Apple chief operating officer Tim Cook on Tuesday touted the firm's role as a "mobile devices company" and said he is eager to get new iPad tablet computers to market.
Apple will sell the iPad online and at retail shops keen on customer assistance such as its own stores and popular US electronics chain Best Buy when the devices begin rolling out worldwide next month, according to Cook.
Cook said he has had an iPad for six months and the "incredible experience" has him and the rest of the California firm eager to begin shipping the tablets.
Apple should "definitely" be deemed a mobile devices company, the executive said during an on-stage chat at an annual Goldman Sachs technology conference in San Francisco.
Cook's statement echoed one made by Apple chief executive Steve Jobs in January when Jobs unveiled the iPad at a media event in downtown San Francisco.
A vast majority of Apple's revenues now come from mobile devices, although the company remains devoted to its Macintosh computer line, the chief operating officer said.

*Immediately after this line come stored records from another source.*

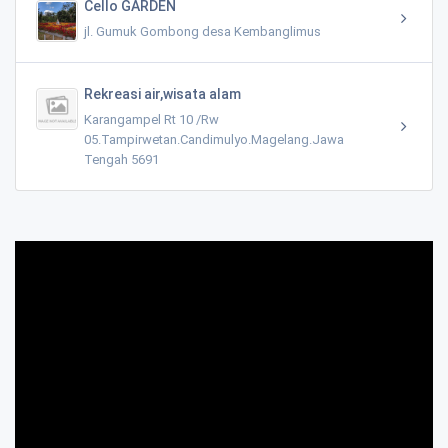
Cello GARDEN
jl. Gumuk Gombong desa Kembanglimus
Rekreasi air,wisata alam
Karangampel Rt 10 /Rw
05.Tampirwetan.Candimulyo.Magelang.Jawa
Tengah 5691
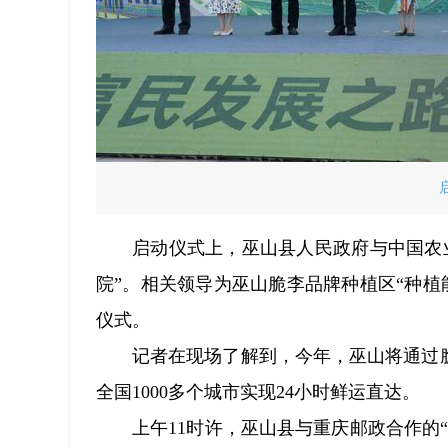
启动仪式上，巫山县人民政府与中国农
院”。相关领导为巫山脆李品牌种植区“种植能
仪式。
记者在现场了解到，今年，巫山将通过
全国1000多个城市实现24小时鲜运直达。
上午11时许，巫山县与重庆邮政合作的“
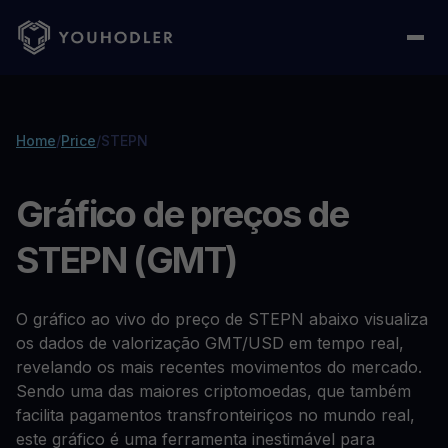
Home
/
Price
/
STEPN
Gráfico de preços de
STEPN (GMT)
O gráfico ao vivo do preço de STEPN abaixo visualiza
os dados de valorização GMT/USD em tempo real,
revelando os mais recentes movimentos do mercado.
Sendo uma das maiores criptomoedas, que também
facilita pagamentos transfronteiriços no mundo real,
este gráfico é uma ferramenta inestimável para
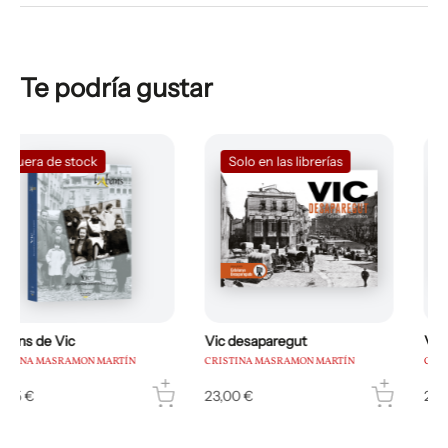
Te podría gustar
Solo en las librerías
Vic desaparegut
Vic desaparegut 2
CRISTINA MASRAMON MARTÍN
CRISTINA MASRAMON MARTÍN
23,00 €
23,00 €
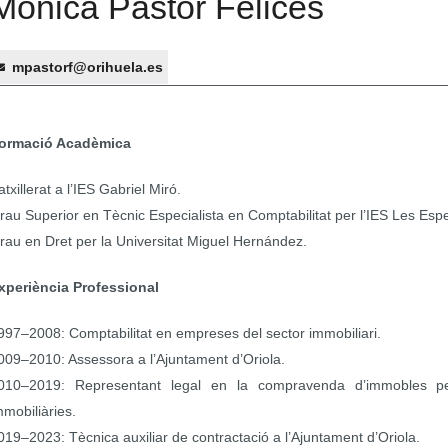
Mónica Pastor Felices
mpastorf@orihuela.es
ormació Acadèmica
atxillerat a l’IES Gabriel Miró.
rau Superior en Tècnic Especialista en Comptabilitat per l’IES Les Esp
rau en Dret per la Universitat Miguel Hernández.
xperiència Professional
997–2008: Comptabilitat en empreses del sector immobiliari.
009–2010: Assessora a l’Ajuntament d’Oriola.
010–2019: Representant legal en la compravenda d’immobles p
mmobiliàries.
019–2023: Tècnica auxiliar de contractació a l’Ajuntament d’Oriola.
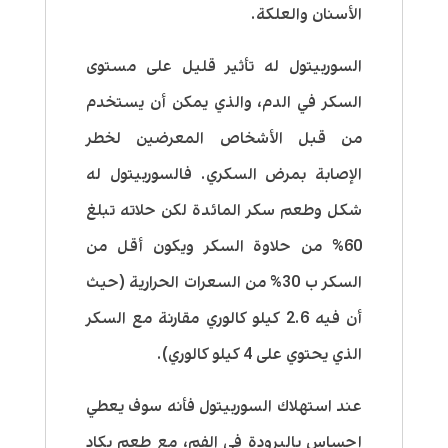
الأسنان والعلكة.
السوربيتول له تأثير قليل على مستوى
السكر في الدم، والذي يمكن أن يستخدم
من قبل الأشخاص المعرضين لخطر
الإصابة بمرض السكري. فالسوربيتول له
شكل وطعم سكر المائدة لكن حلاته تبلغ
60% من حلاوة السكر ويكون أقل من
السكر ب 30% من السعرات الحرارية (حيث
أن فيه 2.6 كيلو كالوري مقارنة مع السكر
الذي يحتوي على 4 كيلو كالوري).
عند استهلاك السوربيتول فأنه سوف يعطي
إحساس بالبرودة في الفم، مع طعم يكاد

He described Apple TV boxes that route programs from the Internet to high-definition televisions as a "hobby" but added that the company feels in its "gut" that the devices have potential.
The iPad has a 9.7-inch (24.6-centimeter) color screen and resembles an oversized iPhone. It is 0.5 inches (1.3 cms) thick, weighs 1.5 pounds (0.7 kgs) and comes with 16, 32, or 64 gigabytes of flash memory.
The cheapest iPad model, with Wi-Fi connectivity and 16GB of memory, is 499 dollars while the most expensive -- which includes 3G connectivity and 64GB of memory -- costs 829 dollars.
Apple was "aggressive" in its pricing of iPad models to avoid leaving "a pricing umbrella" for competitors, according to Cook.
In what appeared to be a swipe at competitors, Cook said that Apple routinely rejects good ideas internally in order to avoid "the hubris" of expanding for the sake of being bigger.